Regenerative change isn’t about perfection; it’s about potential. You might encounter setbacks or find yourself slipping into old habits, and that’s okay. What matters is your commitment to keep moving forward, to be gentle with yourself when things don’t go perfectly, and to stay open to the journey. This work is about creating a life that feels aligned with your true, whole, authentic self, a life where you can thrive in all your relationships and within yourself. From that place, new futures, new worlds are made possible.
Creating New Models of Masculinity
I want to genuinely ask you: What does a repatterned masculinity look like to you? What does a dynamic masculinity feel like? What does it mean for masculinity to be responsive, caring, and present? We often talk about toxic masculinity and can easily identify its traits—dominance, suppression, emotional unavailability. But what about the masculinity we want to see in the world? What does that look like for you?
Let’s take a moment to really get clear on this. If we don’t have the language for something, it’s hard to fully grasp its potential. This is where hypocognition comes into play again: when we lack the words to articulate an experience, we struggle to recognize it as real. The potential for a healthy, dynamic masculinity is real, but we have to make it so. We have to be committed to it.
Imagine a masculinity that embraces vulnerability as strength, that finds power in empathy, and leadership in service. A masculinity that values collaboration over competition, that nurtures relationships instead of dominating them. This is the kind of masculinity that aligns with the principles of syntropy and entropy—letting go of what no longer serves us and actively cultivating what does.
This isn’t just about redefining masculinity; it’s about reshaping humanity as a whole. By choosing to repattern yourself, you’re helping to create a world where everyone can thrive. You’re not just building a different model; you’re building a better one, one that honors the interconnectedness of all living systems and reflects the best of who we can be.

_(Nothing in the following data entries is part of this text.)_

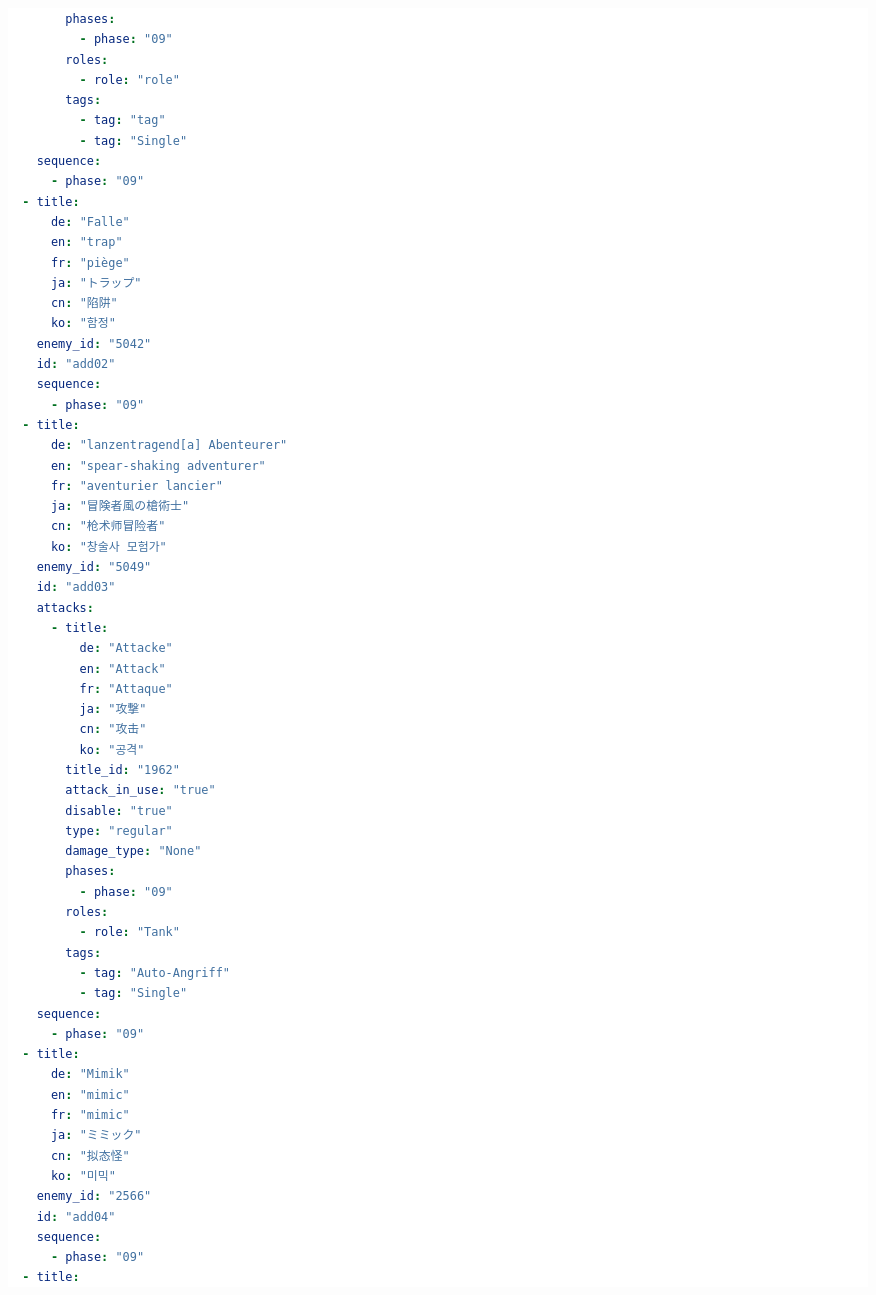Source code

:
 ```yaml
        phases:
          - phase: "09"
        roles:
          - role: "role"
        tags:
          - tag: "tag"
          - tag: "Single"
    sequence:
      - phase: "09"
  - title:
      de: "Falle"
      en: "trap"
      fr: "piège"
      ja: "トラップ"
      cn: "陷阱"
      ko: "함정"
    enemy_id: "5042"
    id: "add02"
    sequence:
      - phase: "09"
  - title:
      de: "lanzentragend[a] Abenteurer"
      en: "spear-shaking adventurer"
      fr: "aventurier lancier"
      ja: "冒険者風の槍術士"
      cn: "枪术师冒险者"
      ko: "창술사 모험가"
    enemy_id: "5049"
    id: "add03"
    attacks:
      - title:
          de: "Attacke"
          en: "Attack"
          fr: "Attaque"
          ja: "攻撃"
          cn: "攻击"
          ko: "공격"
        title_id: "1962"
        attack_in_use: "true"
        disable: "true"
        type: "regular"
        damage_type: "None"
        phases:
          - phase: "09"
        roles:
          - role: "Tank"
        tags:
          - tag: "Auto-Angriff"
          - tag: "Single"
    sequence:
      - phase: "09"
  - title:
      de: "Mimik"
      en: "mimic"
      fr: "mimic"
      ja: "ミミック"
      cn: "拟态怪"
      ko: "미믹"
    enemy_id: "2566"
    id: "add04"
    sequence:
      - phase: "09"
  - title:
```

So, what kind of man do you want to be? What kind of world do you want to help create? These are the questions we must ask ourselves, and we must be willing to do the work to find the answers. The change starts with you, with each of us, embracing the rhythm of release and repatterning, and committing to a masculinity that is as dynamic, compassionate, and authentic as we are capable of becoming.
Participating in Evolution
You are here because of billions of years of evolution, and every choice you make is part of that ongoing dance of life. As a species, we live within and have created systems and patterns that shape our world, but we are not bound by them. All living systems are interconnected, and the changes you make in your life have the power to ripple out in ways you might never fully understand.

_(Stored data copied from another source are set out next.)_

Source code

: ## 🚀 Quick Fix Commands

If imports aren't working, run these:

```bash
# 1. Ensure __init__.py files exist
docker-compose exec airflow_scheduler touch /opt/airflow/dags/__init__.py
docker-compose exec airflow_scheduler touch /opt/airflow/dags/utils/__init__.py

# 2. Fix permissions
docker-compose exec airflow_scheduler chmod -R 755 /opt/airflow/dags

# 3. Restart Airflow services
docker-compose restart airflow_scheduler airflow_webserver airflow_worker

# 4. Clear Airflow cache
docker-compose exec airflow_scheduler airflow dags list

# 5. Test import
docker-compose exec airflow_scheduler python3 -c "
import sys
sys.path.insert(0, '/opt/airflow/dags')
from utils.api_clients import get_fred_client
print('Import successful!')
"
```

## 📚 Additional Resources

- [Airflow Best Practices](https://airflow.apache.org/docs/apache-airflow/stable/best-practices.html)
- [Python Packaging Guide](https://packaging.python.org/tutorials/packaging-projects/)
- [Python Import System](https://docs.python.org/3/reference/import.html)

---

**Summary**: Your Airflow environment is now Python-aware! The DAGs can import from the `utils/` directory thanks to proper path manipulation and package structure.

I’m inviting you to recognize the power you have to influence these patterns. By choosing to let go of what no longer serves you and embracing what does, you’re not just changing yourself—you’re contributing to the evolution of humanity and the planet. The potential for a healthy, dynamic masculinity is real, but it requires each of us to commit to creating it. We have to be willing to let go of the old and nurture the new, to envision and embody the kind of masculinity that is caring, responsive, and present.